A Lompoul village, le sentiment le plus partagé est la désolation et la déception. Les promesses de la société minière Grande Côte Operations (Gco) n’ont pas été tenues. A Wouro Djiby Ka, la mine tourne à une cinquantaine de mètres de la demeure de la famille Ka, encore en attente d’être relogée. Par Mame Woury THIOUBOU –

Pendant que la jeune femme rassemble le bois mort qui servira à la cuisson du repas, les moutons et les chèvres bêlent de plus belle. Dans leur enclos, ils sentent sans doute les vibrations de la machine infernale qui, à une cinquantaine de mètres de là, brasse des cargaisons entières de sable. Dans un ballet bien réglé, les pelles mécaniques alimentent la drague, la machine qui sert au traitement du sable dans ce coin du désert de Lompoul. Par des procédés uniquement «mécaniques» selon la société Gco, la machine va séparer le sable du zircon et des quelques autres métaux rares que contient le sol. Depuis quelques mois, la famille de Ibrahima Ka vit un cauchemar. Aux bruits, à la poussière et aux émanations, se sont ajoutées les vibrations du bâtiment quand la drague commence son œuvre. Installée depuis plusieurs décennies sur ce site, la famille doit être relogée ailleurs, mais la maison qui doit les accueillir n’est toujours pas prête. Alors la compagnie continue d’avancer et de broyer du sable. «Quand on est dans les chambres, les machines font vibrer les murs. Ils sont au courant, mais ils tardent à trouver une solution. On veut juste être en sécurité», lance, comme un appel au secours, Ibrahima Ka, qui a pris la suite de son père à la tête de ce petit hameau d’éleveurs et d’agriculteurs. Autour de la maison, un vaste champ de ruines. Le sol, asséché, a vu ses rares arbres violement arrachés de la terre. Ils gisent en tas aux limites de la mine. A quelques mètres de là, ce qui fut un champ. Des arbres fruitiers, il ne reste plus qu’un maigre papayer et un citronnier. Les feuilles totalement desséchées, ils ne tarderont pas à mourir. Des morceaux de tuyaux, à moitié enfouis dans le sol, témoignent de l’existence d’un système d’arrosage. Mais désormais le puits est à sec. «Tous les agricultures sont devenus pauvres à présent. Parce que Gco n’a pas respecté ses engagements», déplore Serigne Mar Sow du Collectif de défense des Niayes à Lompoul. «On ne peut plus cultiver nos champs ici et le site de recasement n’est pas encore aménagé», souligne Ibrahima Ka.

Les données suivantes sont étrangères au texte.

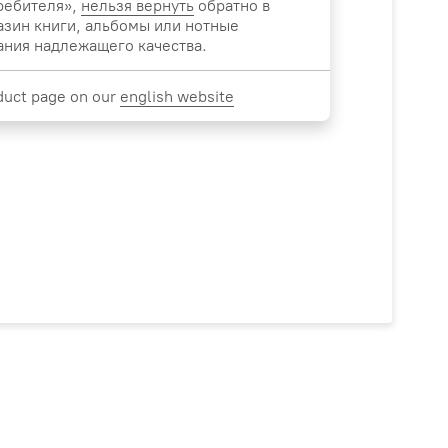
ребителя»,
нельзя вернуть
обратно в
азин книги, альбомы или нотные
ания надлежащего качества.
duct page on our
english website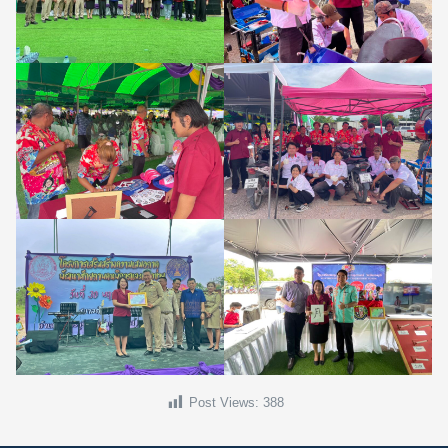
Search
Search
for:
Post Views:
388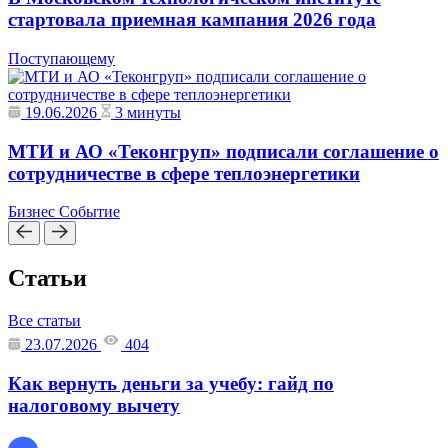
стартовала приемная кампания 2026 года
Поступающему
19.06.2026
3 минуты
МТИ и АО «Теконгруп» подписали соглашение о
сотрудничестве в сфере теплоэнергетики
Бизнес
Событие
Статьи
Все статьи
23.07.2026
404
Как вернуть деньги за учебу: гайд по
налоговому вычету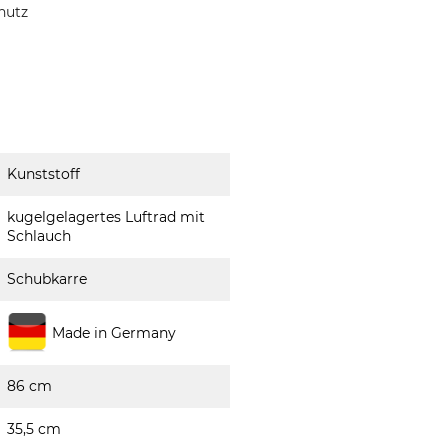
hutz
Kunststoff
kugelgelagertes Luftrad mit
Schlauch
Schubkarre
Made in Germany
86 cm
35,5 cm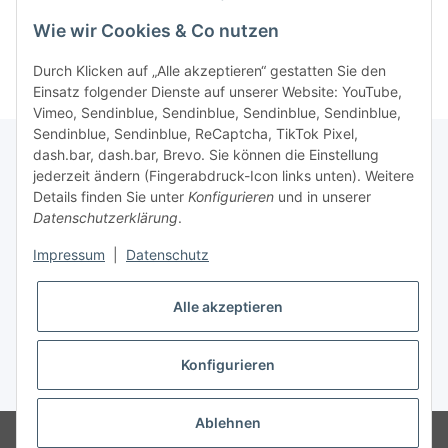
Wie wir Cookies & Co nutzen
Durch Klicken auf „Alle akzeptieren“ gestatten Sie den
Einsatz folgender Dienste auf unserer Website: YouTube,
Vimeo, Sendinblue, Sendinblue, Sendinblue, Sendinblue,
Sendinblue, Sendinblue, ReCaptcha, TikTok Pixel,
dash.bar, dash.bar, Brevo. Sie können die Einstellung
jederzeit ändern (Fingerabdruck-Icon links unten). Weitere
Informationen
Details finden Sie unter
Konfigurieren
und in unserer
Datenschutzerklärung
.
Gesetzliche Informationen
Impressum
|
Datenschutz
Alle akzeptieren
Konfigurieren
* Alle Preise inkl. gesetzlicher USt., zzgl.
Versand
Ablehnen
© brabanat EURL
Besucherzähler: 16880982
atundo - online e-food by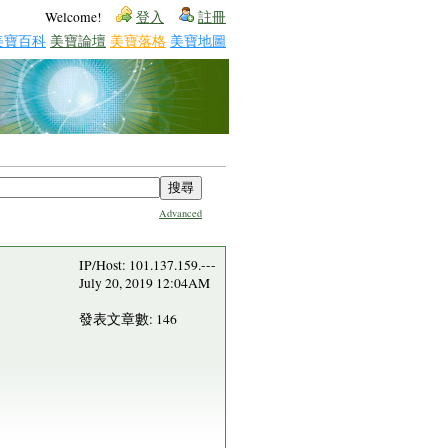
Welcome!
登入
註冊
美寶百科
美寶論壇
美寶落格
美寶地圖
Advanced
IP/Host: 101.137.159.---
July 20, 2019 12:04AM
發表文章數: 146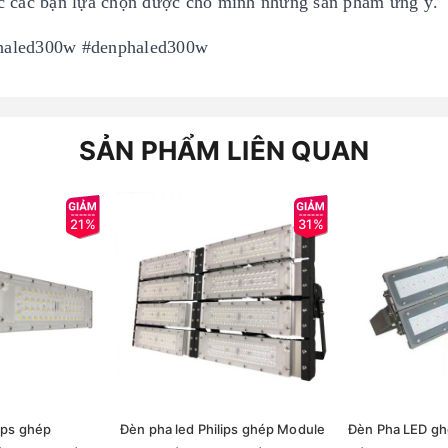
c các bạn lựa chọn được cho mình những sản phẩm ưng ý.
phaled300w #denphaled300w
SẢN PHẨM LIÊN QUAN
21%
31%
ips ghép
Đèn pha led Philips ghép Module
Đèn Pha LED gh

Aujourd’hui, les jeunes du village sont amers. Leur seul espoir, une intervention des autorités pour rappeler à l’ordre le géant minier. «Nous comptons sur le gouvernement pour qu’ils nous indemnisent à un juste prix. Mais ici, après avoir démantelé les champs, les gens se retrouvent sans rien parce qu’ils n’ont pas reçu suffisamment pour retrouver une nouvelle terre. C’est injuste !», s’insurge l’un d’entre eux. Avec le passage de la mine, ce sont de gros problèmes qui sont apparus en matière d’approvisionnement en eau. Les énormes besoins de la drague ont une répercussion directe sur la nappe phréatique. Résultat, les puits sont souvent à sec et quand ils ont de l’eau, c’est une eau à la qualité douteuse, dénonce Serigne Mar Sow. Depuis notre passage à Wouro Djiby Ka, Ibrahima et sa famille ont été délogés et installés à Lompoul sur mer. Comme des centaines d’autres villageois, ils attendent les nouvelles maisons promises.